Thursday, August 29, 2013

William Lane Craig: Math Proves God Exists!

God is the best explanation of the applicability of mathematics to the physical world according to William Lane Craig. He argues:

1. If God did not exist, the applicability of mathematics would be just a happy coincidence.
2. The applicability of mathematics is not just a happy coincidence.
3. Therefore God exists.

Craig made this awful argument during his recent three part dialogue with Lawrence Krauss in Australia earlier this month, (See link to video here). It's so bad to me that I don't even want to waste any real time trying to show how bad it is. But I'm forced to now.
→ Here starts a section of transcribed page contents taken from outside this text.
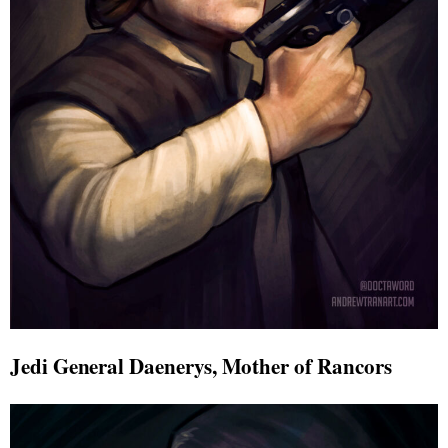
Jedi General Daenerys, Mother of Rancors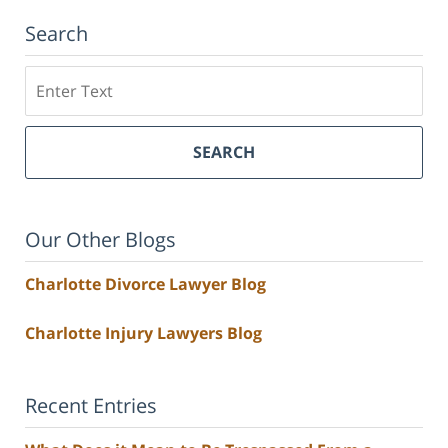
Search
Search
SEARCH
Our Other Blogs
Charlotte Divorce Lawyer Blog
Charlotte Injury Lawyers Blog
Recent Entries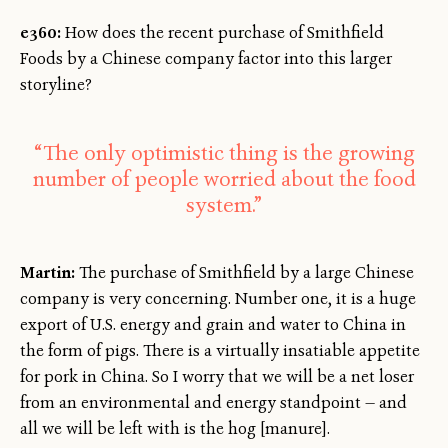
e360:
How does the recent purchase of Smithfield
Foods by a Chinese company factor into this larger
storyline?
“The only optimistic thing is the growing
number of people worried about the food
system.”
Martin:
The purchase of Smithfield by a large Chinese
company is very concerning. Number one, it is a huge
export of U.S. energy and grain and water to China in
the form of pigs. There is a virtually insatiable appetite
for pork in China. So I worry that we will be a net loser
from an environmental and energy standpoint — and
all we will be left with is the hog [manure].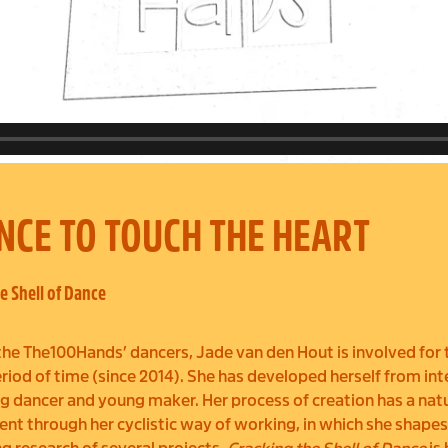
NCE TO TOUCH THE HEART
e Shell of Dance
the The100Hands’ dancers, Jade van den Hout is involved for 
riod of time (since 2014). She has developed herself from int
g dancer and young maker. Her process of creation has a nat
t through her cyclistic way of working, in which she shapes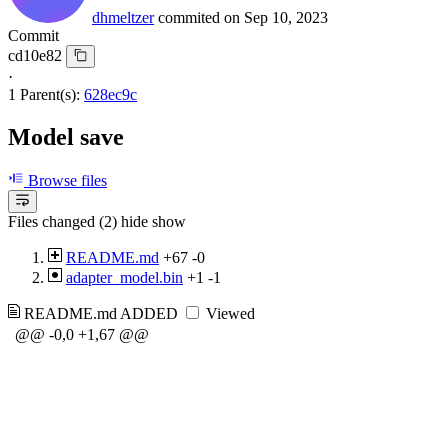
dhmeltzer
commited on
Sep 10, 2023
Commit
cd10e82
·
1 Parent(s):
628ec9c
Model save
Browse files
Files changed (2)
hide
show
README.md
+67
-0
adapter_model.bin
+1
-1
README.md
ADDED
Viewed
@@ -0,0 +1,67 @@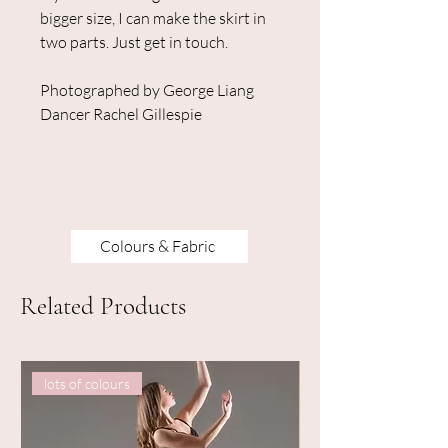
bigger size, I can make the skirt in
two parts. Just get in touch.
Photographed by George Liang
Dancer Rachel Gillespie
Colours & Fabric
Related Products
lots of colours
According to Craig, the fact that the universe can be described mathematically proves god exists, because if god didn't exist, it would just be a coincidence that our universe is mathematically descriptive. Now is it just me, or do "professional philosophers" like Craig have a little to much time on their hands? Craig says, "the atheist has no explanation for the uncanny applicability of mathematics to the physical world." Does it need one? This doesn't appear to be a huge issue atheists are wrestling with. It seems to me like Craig is just creating another dilemma to try to erect a cheap argument for theism. Anything physical that exists is going to be able to be described mathematically, either through weight, mass, momentum or velocity. That does not in any possible way prove Yahweh exists.

I've debated with so many theists now over the years that I've come to learn that if you already presuppose your conclusion (i.e. that god exists) you will be able to find any absurd syllogism to try and "justify" it.

Take for example this argument I saw a theist make to justify original sin:

  1. If the doctrine of Original Sin is true, then Christianity is likely to be true.
  2. The doctrine of Original Sin is true.
  3. Therefore, Christianity is likely to be true.
And another one: 
  1. If Original Sin is not true, then any instance of sin must be caused by our moral ignorance (ignorance of what is truly good, ignorance of what is for the best, etc.).
  2. There are instances of sin not caused by our moral ignorance (where we know that what we do is wrong, and we do that which we do not wish to do).
  3. Therefore, the doctrine of Original Sin is true.

Do you see what's missing here when it comes to the existence of original sin? Let me give you a hint: Evidence! There's simply no evidence that an episode of original sin ever took place. There was no Adam, no Eve, no two first people — nothing derived from the natural sciences confirm that. In fact, all the evidence goes against their existence. The doctrine of original sin must be taken by Christians purely on faith. That's it. There is no valid logic where you can go from saying "There are instances of sin not caused by our moral ignorance" to concluding "Therefore, the doctrine of Original Sin is true." Absolutely no way. Both premises in these arguments are flawed beyond repair, and their conclusions are absurd. 

Imagine me making the following logical argument for atheism:

  1. If god existed, prayer would work.
  2. There are instances of prayers that do not yield working results.
  3. Therefore, god doesn't exist.

Do you see how fallacious and ignorant such an argument is? What Craig is offering us above is logically no better. It tries to draw a huge metaphysical conclusion using really bad and highly contentious premises. Just imagine if a highly educated person like William Lane Craig could be using his talents in other ways, instead of sitting around thinking up of bad arguments like the one he's proposing above. The reason why I spend so much time defending atheism is because it is constantly under attack. If it wasn't, I'd be focused a lot more on political activism on economics, climate change and social issues — things that offer us real tangible results. 

Let's hope this stupid argument never becomes a standard talking point that Craig's minions pick up on like a piece of mud to be hurled at the wall in the vain hope that it sticks. It won't.


  1. I have written a blog post on the first of the "discussions" here.

  2. I have written a blog post on the first of the "discussions" here.

  3. Craigs argument ignore the fact that Mathematics was developed (at least in part) to model and describe reality, and as such, the fact that it is useful in doing so should be completely unsurprising.

    The only way Craig's argument could have any force is if he showed that Mathematics was developed completely divorced from reality.